Desesperada, aún tenía fe en que el cuerpo torturado no fuera el de su marido. Antes de pasar, los forenses le preguntaron, una y otra vez: “¿Está segura de que quiere pasar? Tiene que ser muy fuerte para verlo”.

También esa mañana aparecieron y fueron reconocidos los cadáveres de Julio César Ramírez Nava, oriundo de Tixtla, y de Daniel Solís Gallardo, de Zihuatanejo.

El escándalo mediático que siguió a la masacre fue enorme. La ONU y la OEA urgieron al Gobierno de Peña Nieto a “desplegar acciones” para encontrar a los estudiantes desaparecidos. En medio de un completo caos, decenas de familiares de desaparecidos pugnaban por dar los nombres de sus seres queridos a la prensa.

Ante la escalada de indignación, fueron detenidos 22 policías municipales y varios miembros de Guerreros Unidos, dos de los cuales hablaron: Martín Maceda y Marcos Antonio Ríos.
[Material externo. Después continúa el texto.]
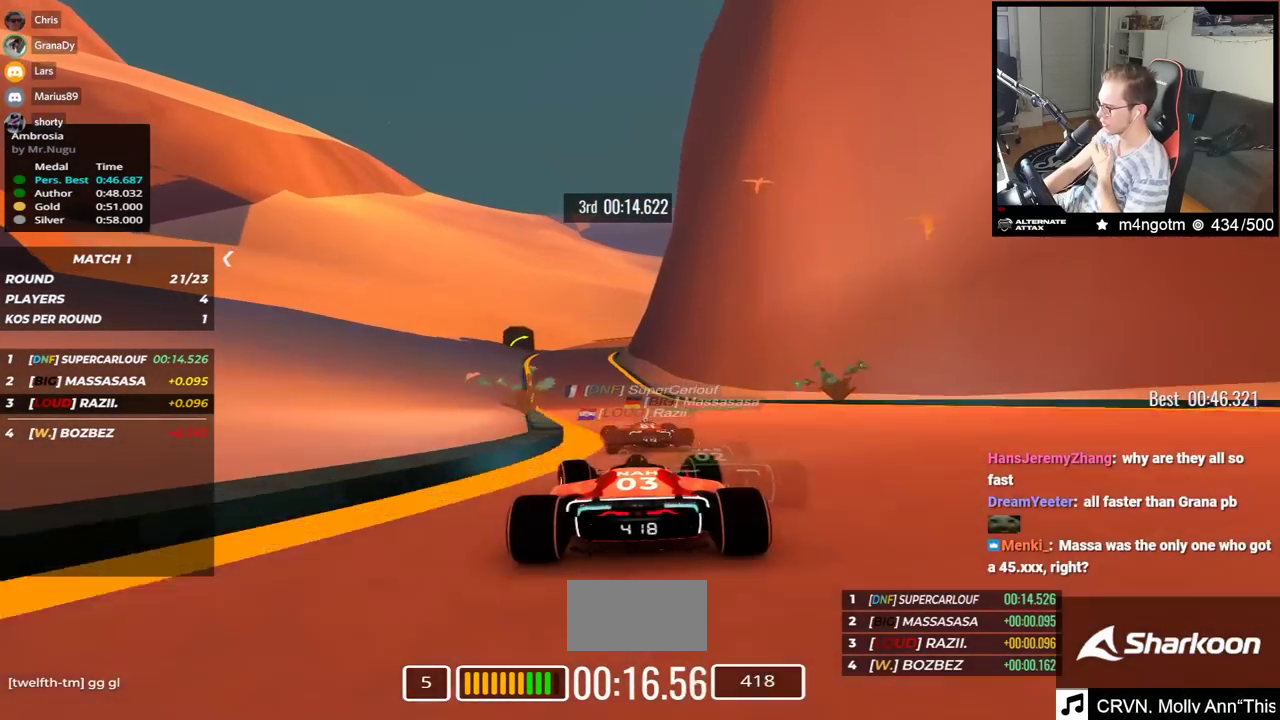
{"keys": ["up"], "events": [[33, "left", "up"], [183, "left", "down"], [417, "left", "up"]]}
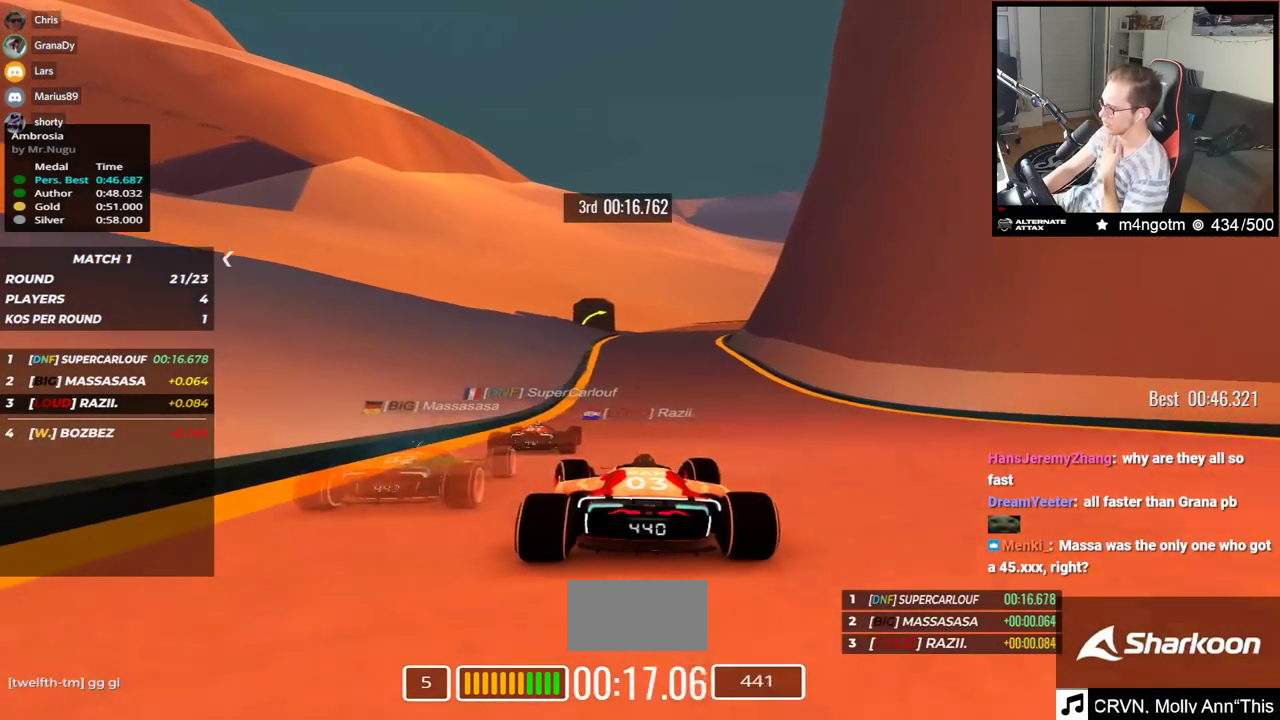
{"keys": ["right", "up"], "events": [[250, "right", "down"]]}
Ambos dijeron que al menos 30 de los 142 policías municipales pertenecen también a Guerreros Unidos y señalaron la ubicación de Pueblo Viejo, donde se realizaron las ejecuciones en masa.

Allí se encontraron seis fosas comunes. En tres de ellas se identificaron veinte de los cadáveres enterrados, con señales de haber sido incinerados, como pertenecientes a normalistas desaparecidos.